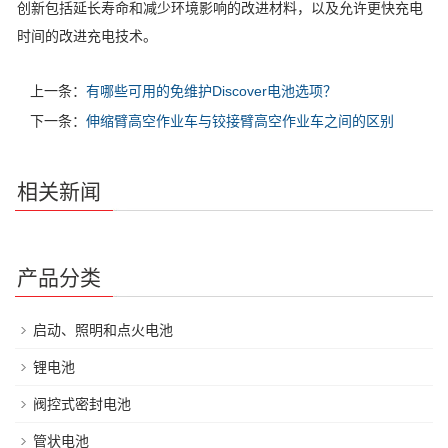
创新包括延长寿命和减少环境影响的改进材料，以及允许更快充电
时间的改进充电技术。
上一条：
有哪些可用的免维护Discover电池选项？
下一条：
伸缩臂高空作业车与铰接臂高空作业车之间的区别
相关新闻
产品分类
启动、照明和点火电池
锂电池
阀控式密封电池
管状电池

◆ Task statement:
Please copy the entries in full. Leave each image out.

◆ Exercise solution:
创新包括延长寿命和减少环境影响的改进材料，以及允许更快充电
时间的改进充电技术。
上一条：
有哪些可用的免维护Discover电池选项？
下一条：
伸缩臂高空作业车与铰接臂高空作业车之间的区别
相关新闻
产品分类
启动、照明和点火电池
锂电池
阀控式密封电池
管状电池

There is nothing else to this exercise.